Some selected R&D projects on this track include;
- Modelling and Simulation for Intelligent Maintenance: A Case Study on Centrifugal Gas Export Compressor in Oil & Gas Transport System, PhD project, Helge Nordal
- Predictive maintenance for blade erosion in wind turbines, PhD project, Waqar Ali (ongoing)
Lab facilities
IAMLAB, at KE C-285 and C-289, is a cyber-physical lab that:
- Enables students to understand and gain hands-on condition monitoring and diagnostic techniques.
- Provides a physical fault simulator to experimentally research the most common industrial faults and the ways to detect, diagnose and prognosis such faults.
- Provides physical counterpart and instrumentations to perform digital twin building, augmentation and virtualisation tasks.
- Provides a digital environment to utilise:
- Model-based systems engineering software
- Industrial simulation models and prescriptive analytics
- Predictive analytics using Jupyter, Azure ML, Matlab PdM
- RAM analytics software
- Plant Maintenance Management (SAP HAHA)
- Provides a small-scale Arduino and Azure workshop for student projects.
More about the lab
As an integral part of the Master’s programme in Industrial Asset Management, IAMLAB bridges theory and practice by offering a hands-on, research-driven environment for students and researchers.

The lab is designed to equip students with the competencies required for modern asset management, condition monitoring, and predictive maintenance across industrial sectors.

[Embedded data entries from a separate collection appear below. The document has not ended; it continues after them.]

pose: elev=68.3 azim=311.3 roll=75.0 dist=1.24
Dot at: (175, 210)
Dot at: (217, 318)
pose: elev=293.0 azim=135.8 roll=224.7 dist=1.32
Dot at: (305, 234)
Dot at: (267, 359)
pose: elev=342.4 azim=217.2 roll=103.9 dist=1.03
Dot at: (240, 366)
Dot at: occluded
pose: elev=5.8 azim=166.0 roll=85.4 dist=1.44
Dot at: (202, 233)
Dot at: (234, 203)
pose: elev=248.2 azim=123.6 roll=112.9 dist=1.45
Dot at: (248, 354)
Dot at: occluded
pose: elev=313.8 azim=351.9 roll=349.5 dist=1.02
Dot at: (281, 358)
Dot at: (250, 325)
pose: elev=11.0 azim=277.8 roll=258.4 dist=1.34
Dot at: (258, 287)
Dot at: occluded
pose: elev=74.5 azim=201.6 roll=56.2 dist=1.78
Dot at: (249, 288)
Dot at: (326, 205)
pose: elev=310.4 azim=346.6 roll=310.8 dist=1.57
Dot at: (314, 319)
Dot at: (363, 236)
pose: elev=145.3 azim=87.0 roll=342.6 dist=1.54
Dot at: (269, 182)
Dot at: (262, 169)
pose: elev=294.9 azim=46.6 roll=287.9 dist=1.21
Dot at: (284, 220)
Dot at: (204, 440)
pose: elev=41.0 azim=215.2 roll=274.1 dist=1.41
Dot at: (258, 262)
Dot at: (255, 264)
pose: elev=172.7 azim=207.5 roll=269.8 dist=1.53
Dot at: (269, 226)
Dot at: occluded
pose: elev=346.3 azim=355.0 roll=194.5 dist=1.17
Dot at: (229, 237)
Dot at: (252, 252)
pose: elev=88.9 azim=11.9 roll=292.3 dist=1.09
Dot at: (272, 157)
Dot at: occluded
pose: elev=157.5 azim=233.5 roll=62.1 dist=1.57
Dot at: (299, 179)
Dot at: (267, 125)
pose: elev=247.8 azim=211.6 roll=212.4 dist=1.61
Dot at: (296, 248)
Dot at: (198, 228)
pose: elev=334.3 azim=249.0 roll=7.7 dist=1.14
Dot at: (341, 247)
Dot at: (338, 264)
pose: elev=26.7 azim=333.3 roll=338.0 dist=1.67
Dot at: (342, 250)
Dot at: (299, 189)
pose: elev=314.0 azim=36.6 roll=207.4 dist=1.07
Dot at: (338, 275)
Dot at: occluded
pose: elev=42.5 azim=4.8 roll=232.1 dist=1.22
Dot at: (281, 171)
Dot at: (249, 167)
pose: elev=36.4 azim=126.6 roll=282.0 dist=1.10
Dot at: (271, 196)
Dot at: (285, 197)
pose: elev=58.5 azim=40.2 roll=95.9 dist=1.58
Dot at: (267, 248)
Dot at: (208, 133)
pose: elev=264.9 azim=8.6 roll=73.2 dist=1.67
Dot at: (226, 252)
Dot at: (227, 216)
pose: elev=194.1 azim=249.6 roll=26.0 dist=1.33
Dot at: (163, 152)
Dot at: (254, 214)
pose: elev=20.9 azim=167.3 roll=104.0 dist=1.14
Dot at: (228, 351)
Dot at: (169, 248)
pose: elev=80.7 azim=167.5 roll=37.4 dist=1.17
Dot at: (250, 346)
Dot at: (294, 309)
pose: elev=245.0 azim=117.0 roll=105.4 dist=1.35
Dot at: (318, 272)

IAMLAB supports experiential learning through advanced physical and digital infrastructure. Students gain direct exposure to diagnostic techniques using a fully equipped fault simulator, capable of replicating real-world faults such as imbalance, misalignment, bent shafts, and bearing or gear defects. Integrated with SKF IMX8 monitoring systems and SKF @ptitude Analyst software, the simulator enables both learning and experimental research in fault detection, diagnosis, and prognosis.
In addition, the lab provides facilities for building and validating Digital Twins, supported by augmentation and virtualization tools. A comprehensive suite of industry-standard software, such as CAMEO Systems Modeller (MBSE), AnyLogic (industrial simulation and prescriptive analytics), Matlab and Azure ML (predictive analytics), Miriam (RAM analytics), and Hexagon (Asset and maintenance management), ensures students develop digital and analytical fluency.
IAMLAB also nurtures innovation through a small-scale Arduino and Azure-based workshop, encouraging students to prototype novel solutions. With its combined physical spaces (KE C-285 and C-289) and digital environments, IAMLAB plays a central role in fostering robust, future-oriented asset management education, training, and practical learning.